• Articolo , 26 febbraio 2010
  • Clima: IPCC e Met Office riesaminano i dati degli ultimi 160 anni

  • Nuove analisi, controlli ed esami da parte di una task force di scienziati indipendenti. Questa è la mossa che IPCC e Met Office hanno messo in atto per ridiscutere il loro operato e le loro conclusioni al fine di riacquistare l’autorevolezza che sembra perduta dopo gli scandali degli ultimi tempi

(Rinnovabili.it) – Il Met Office, è l’ufficio meteorologico inglese che comunica i trend delle temperature globali. L’IPCC è l’agenzia dell’Onu che stila ogni sei anni un rapporto sulla situazione climatica della Terra. Le due istituzioni, dopo i recenti problemi, dal cosiddetto scandalo “mail-gate” alle errate previsioni sullo scioglimento dei ghiacciai dell’Himalaya, hanno deciso di riacquistare autorevolezza mettendo tutto in mano ad un’equipe indipendente di scienziati che riesaminerà dati e analisi degli ultimi 160 anni, soprattutto quelli provenienti dall’Università dell’East Anglia, probabilmente più gravemente manipolati e per I quali è stata avviata un’indagine sul dipartimento per il Clima dell’università.

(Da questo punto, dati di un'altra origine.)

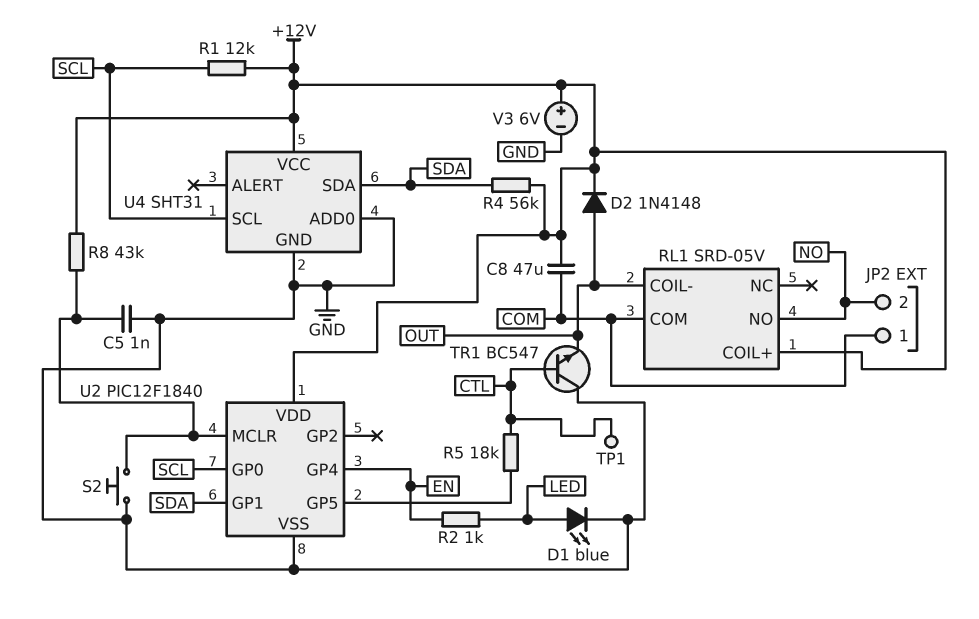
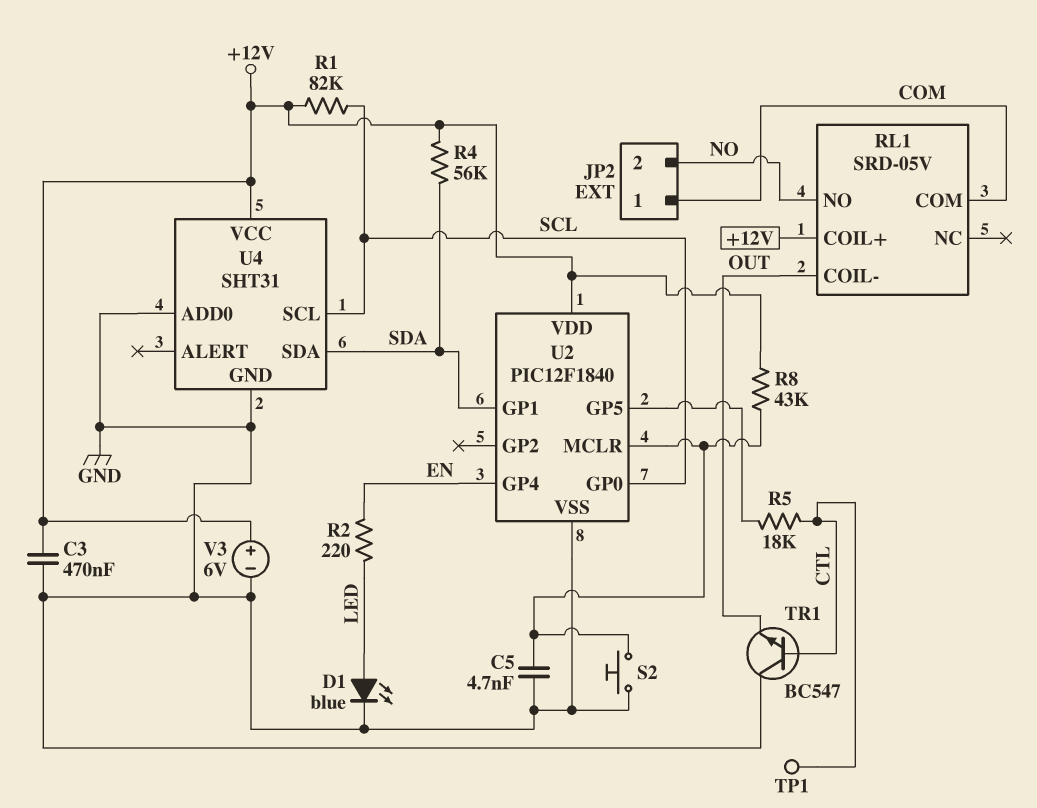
C3: none -> 470nF (+12V, GND)
C5: 1nF (GND, U2/MCLR) -> 4.7nF (GND, U2/MCLR)
C8: 47uF (+12V, COM) -> none
D2: diode 1N4148 (A OUT, K +12V) -> none
R1: 12k (+12V, SCL) -> 82k (+12V, SCL)
R2: 1k (EN, LED) -> 220 (EN, LED)

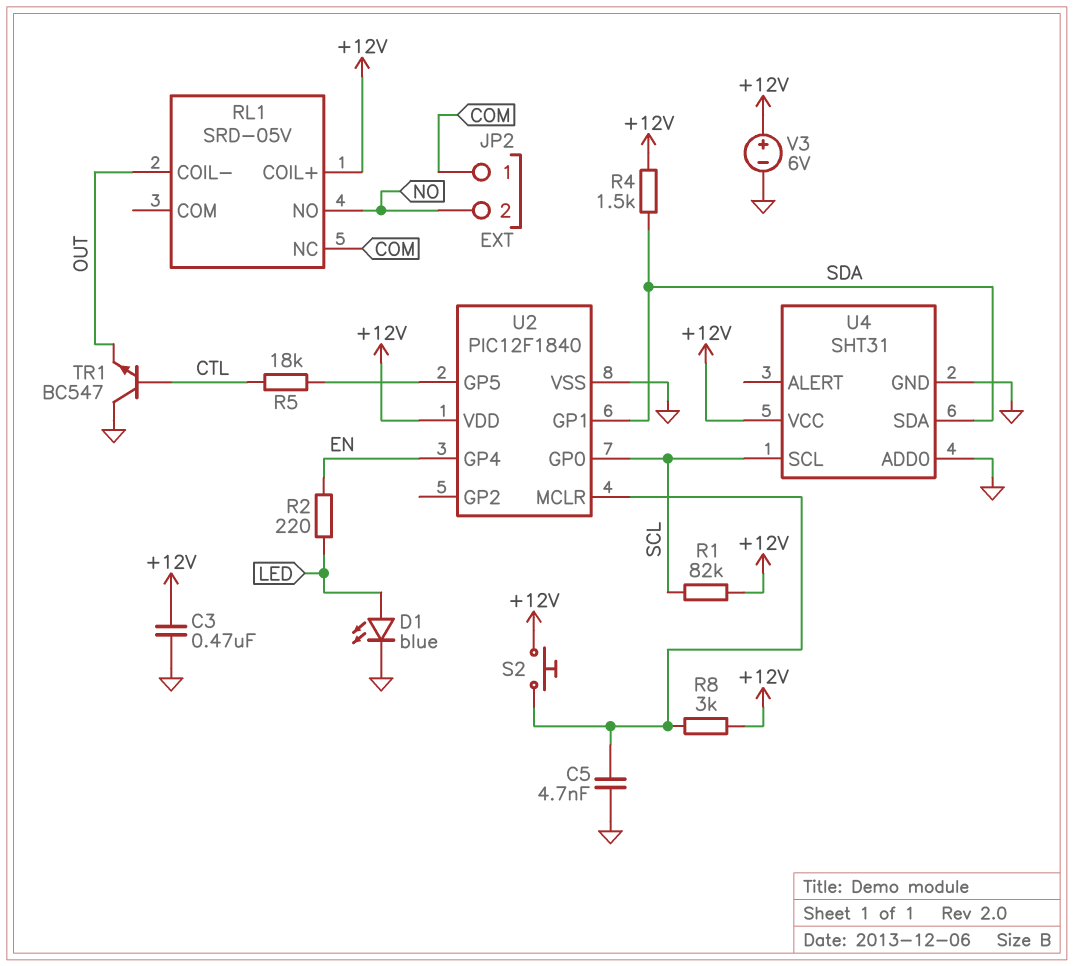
R4: 56k (+12V, SDA) -> 1.5k (+12V, SDA)
R8: 43k (+12V, U2/MCLR) -> 3k (+12V, U2/MCLR)
RL1 pin COM: COM -> none
RL1 pin NC: none -> COM
S2: button (GND, U2/MCLR) -> button (+12V, U2/MCLR)
TP1: test point (CTL) -> none

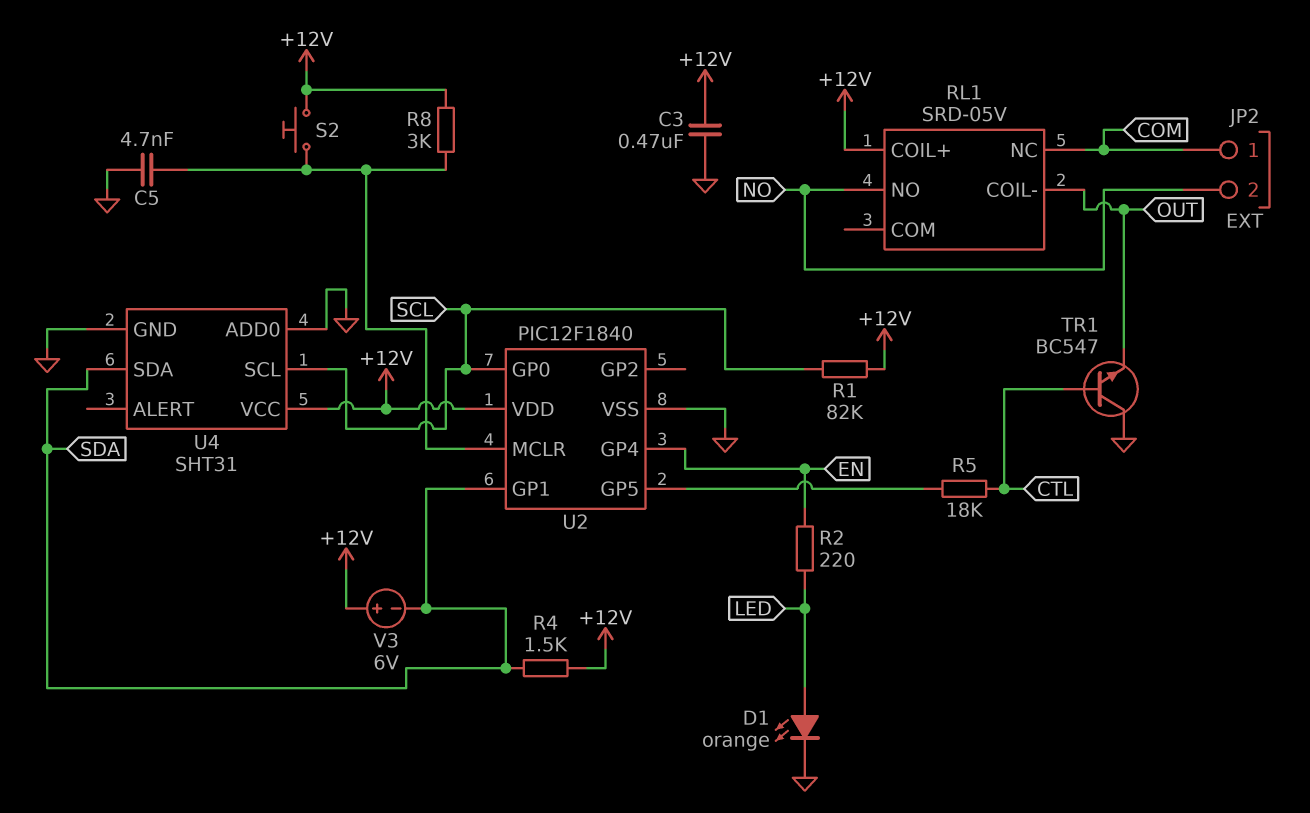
D1: LED blue (A LED, K GND) -> LED orange (A LED, K GND)
V3: 6V (plus +12V, minus GND) -> 6V (plus +12V, minus SDA)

Intanto il Met Office presenta un documento dal titolo eloquente: “Proposte per una nuova analisi internazionale dei dati sulla temperatura dell’aria a livello della superficie terrestre”.
L’ente britannico spiega che “riteniamo che sia il momento di proporre uno sforzo internazionale per rianalizzare i dati sulle temperature di superficie in collaborazione con l’Organizzazione meteorologica mondiale”.
Si tratta di un passaggio importantissimo, perché questo riesame e le nuove analisi dei dati potranno dirci se, aldilà di manipolazioni ed errori, le conclusioni raggiunte dell’Ipcc sono state inficiate al punto tal da dover ripensare alle teorie del riscaldamento globale e del cambiamento climatico, oppure se in realtà non abbiano modificato più di tanto le conclusioni cui si era giunti.